From the text on the Senate curator, write out word for word the part that opens with the words containing "The Office has" and closes with "the historic chambers.".

SELECTED EXCERPT —
»»

= Curator of the United States Senate =

Office in the United States Senate

The curator of the United States Senate is responsible for the care of the Senate collection of art and artifacts. The current curatress of the Senate is Melinda K. Smith.

==Purpose==
On behalf of the U.S. Senate Commission on Art, the Office of the Senate Curator develops and implements the museum and preservation programs for the U.S. Senate. The Office collects, preserves, and interprets the Senate's fine and decorative art, historical artifacts and images, and architectural features within the Senate wing of the United States Capitol and Senate Office Buildings.

Through exhibits, publications, and other programs, the Office educates the public about the Senate and its collections. The Office of Senate Curator is also responsible for the supervision and care of the Old Senate Chamber and the Old Supreme Court Chamber.

The Office has established environmentally controlled museum quality storage spaces; overseen foreign gifts received by senators as part of their diplomatic duties; and reinterpreted the paint colors, drapery, and chair upholstery of the historic chambers.

««

DATA SUPPLIED —
»»

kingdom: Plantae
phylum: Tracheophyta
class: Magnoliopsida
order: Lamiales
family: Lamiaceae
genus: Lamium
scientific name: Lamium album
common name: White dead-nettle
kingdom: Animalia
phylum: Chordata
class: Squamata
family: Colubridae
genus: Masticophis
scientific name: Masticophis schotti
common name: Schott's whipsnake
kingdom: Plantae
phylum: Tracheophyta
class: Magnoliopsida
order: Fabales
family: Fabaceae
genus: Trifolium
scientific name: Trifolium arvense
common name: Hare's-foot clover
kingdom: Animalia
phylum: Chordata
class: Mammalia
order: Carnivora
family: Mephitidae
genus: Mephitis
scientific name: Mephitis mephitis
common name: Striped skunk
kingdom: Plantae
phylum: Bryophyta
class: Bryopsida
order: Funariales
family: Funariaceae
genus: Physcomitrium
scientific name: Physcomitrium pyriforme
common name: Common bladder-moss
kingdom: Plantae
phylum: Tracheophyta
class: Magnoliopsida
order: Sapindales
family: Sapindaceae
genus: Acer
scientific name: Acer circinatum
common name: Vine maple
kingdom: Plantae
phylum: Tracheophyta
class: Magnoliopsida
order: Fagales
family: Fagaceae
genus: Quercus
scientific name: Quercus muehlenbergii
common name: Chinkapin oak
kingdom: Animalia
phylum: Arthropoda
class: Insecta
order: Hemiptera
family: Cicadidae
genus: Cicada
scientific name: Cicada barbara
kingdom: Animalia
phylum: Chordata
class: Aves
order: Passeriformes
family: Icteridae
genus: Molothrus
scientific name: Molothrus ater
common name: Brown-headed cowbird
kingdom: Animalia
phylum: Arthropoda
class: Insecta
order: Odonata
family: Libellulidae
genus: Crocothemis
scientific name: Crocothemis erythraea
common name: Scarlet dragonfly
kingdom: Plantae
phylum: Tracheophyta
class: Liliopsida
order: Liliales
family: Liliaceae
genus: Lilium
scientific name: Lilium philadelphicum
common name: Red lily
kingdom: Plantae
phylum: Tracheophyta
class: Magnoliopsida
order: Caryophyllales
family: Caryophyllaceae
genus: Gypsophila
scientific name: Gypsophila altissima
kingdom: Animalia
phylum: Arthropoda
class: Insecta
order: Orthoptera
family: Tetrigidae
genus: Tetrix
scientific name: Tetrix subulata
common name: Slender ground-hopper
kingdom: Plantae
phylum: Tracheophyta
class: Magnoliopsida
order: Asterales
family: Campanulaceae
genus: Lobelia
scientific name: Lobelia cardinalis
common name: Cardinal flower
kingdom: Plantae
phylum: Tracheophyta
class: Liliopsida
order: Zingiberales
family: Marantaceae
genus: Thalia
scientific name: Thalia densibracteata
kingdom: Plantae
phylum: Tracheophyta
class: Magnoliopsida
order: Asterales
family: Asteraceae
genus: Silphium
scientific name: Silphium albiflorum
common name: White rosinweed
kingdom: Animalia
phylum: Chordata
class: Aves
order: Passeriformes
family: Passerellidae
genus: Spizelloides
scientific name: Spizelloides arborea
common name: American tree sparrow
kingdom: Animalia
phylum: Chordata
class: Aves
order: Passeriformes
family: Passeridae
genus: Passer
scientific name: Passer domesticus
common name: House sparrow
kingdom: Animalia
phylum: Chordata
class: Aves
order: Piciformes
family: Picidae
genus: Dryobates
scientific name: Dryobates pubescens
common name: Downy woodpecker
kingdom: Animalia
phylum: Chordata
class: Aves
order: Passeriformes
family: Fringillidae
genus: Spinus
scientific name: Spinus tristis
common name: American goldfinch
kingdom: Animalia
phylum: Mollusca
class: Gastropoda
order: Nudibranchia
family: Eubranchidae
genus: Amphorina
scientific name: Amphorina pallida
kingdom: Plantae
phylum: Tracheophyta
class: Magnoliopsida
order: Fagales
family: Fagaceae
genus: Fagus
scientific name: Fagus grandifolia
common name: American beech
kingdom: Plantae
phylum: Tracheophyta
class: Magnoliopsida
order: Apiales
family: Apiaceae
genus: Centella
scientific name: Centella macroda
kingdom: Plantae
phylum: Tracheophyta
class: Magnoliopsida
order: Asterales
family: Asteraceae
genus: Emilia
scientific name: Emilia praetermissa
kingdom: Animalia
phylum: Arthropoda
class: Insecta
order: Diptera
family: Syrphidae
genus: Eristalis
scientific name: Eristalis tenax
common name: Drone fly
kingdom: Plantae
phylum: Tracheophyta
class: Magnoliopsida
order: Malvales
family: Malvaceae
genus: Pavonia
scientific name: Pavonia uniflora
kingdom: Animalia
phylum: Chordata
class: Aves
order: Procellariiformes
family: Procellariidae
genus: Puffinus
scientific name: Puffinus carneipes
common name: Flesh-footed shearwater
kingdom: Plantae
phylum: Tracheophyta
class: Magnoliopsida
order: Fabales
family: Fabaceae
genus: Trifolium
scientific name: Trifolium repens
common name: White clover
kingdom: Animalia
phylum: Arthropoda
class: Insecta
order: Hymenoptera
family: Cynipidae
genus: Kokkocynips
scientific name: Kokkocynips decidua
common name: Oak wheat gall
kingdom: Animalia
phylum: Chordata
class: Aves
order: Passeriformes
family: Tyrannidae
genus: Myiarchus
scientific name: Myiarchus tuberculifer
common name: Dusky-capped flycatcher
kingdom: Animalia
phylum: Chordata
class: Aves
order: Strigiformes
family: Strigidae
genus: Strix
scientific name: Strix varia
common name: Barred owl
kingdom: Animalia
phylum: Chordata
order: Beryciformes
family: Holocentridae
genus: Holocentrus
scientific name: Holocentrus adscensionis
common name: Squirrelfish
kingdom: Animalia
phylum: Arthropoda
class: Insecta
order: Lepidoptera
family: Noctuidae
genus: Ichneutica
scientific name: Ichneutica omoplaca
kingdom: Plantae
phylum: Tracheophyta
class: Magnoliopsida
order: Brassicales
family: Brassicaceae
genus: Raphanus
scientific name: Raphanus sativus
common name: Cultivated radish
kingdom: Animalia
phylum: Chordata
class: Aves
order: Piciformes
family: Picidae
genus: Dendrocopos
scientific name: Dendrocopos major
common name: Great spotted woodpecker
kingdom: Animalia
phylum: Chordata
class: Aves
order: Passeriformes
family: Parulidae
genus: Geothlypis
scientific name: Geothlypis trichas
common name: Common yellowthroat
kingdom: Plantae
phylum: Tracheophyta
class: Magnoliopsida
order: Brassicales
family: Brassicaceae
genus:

««

EXERCISE ANSWER —
The Office has established environmentally controlled museum quality storage spaces; overseen foreign gifts received by senators as part of their diplomatic duties; and reinterpreted the paint colors, drapery, and chair upholstery of the historic chambers.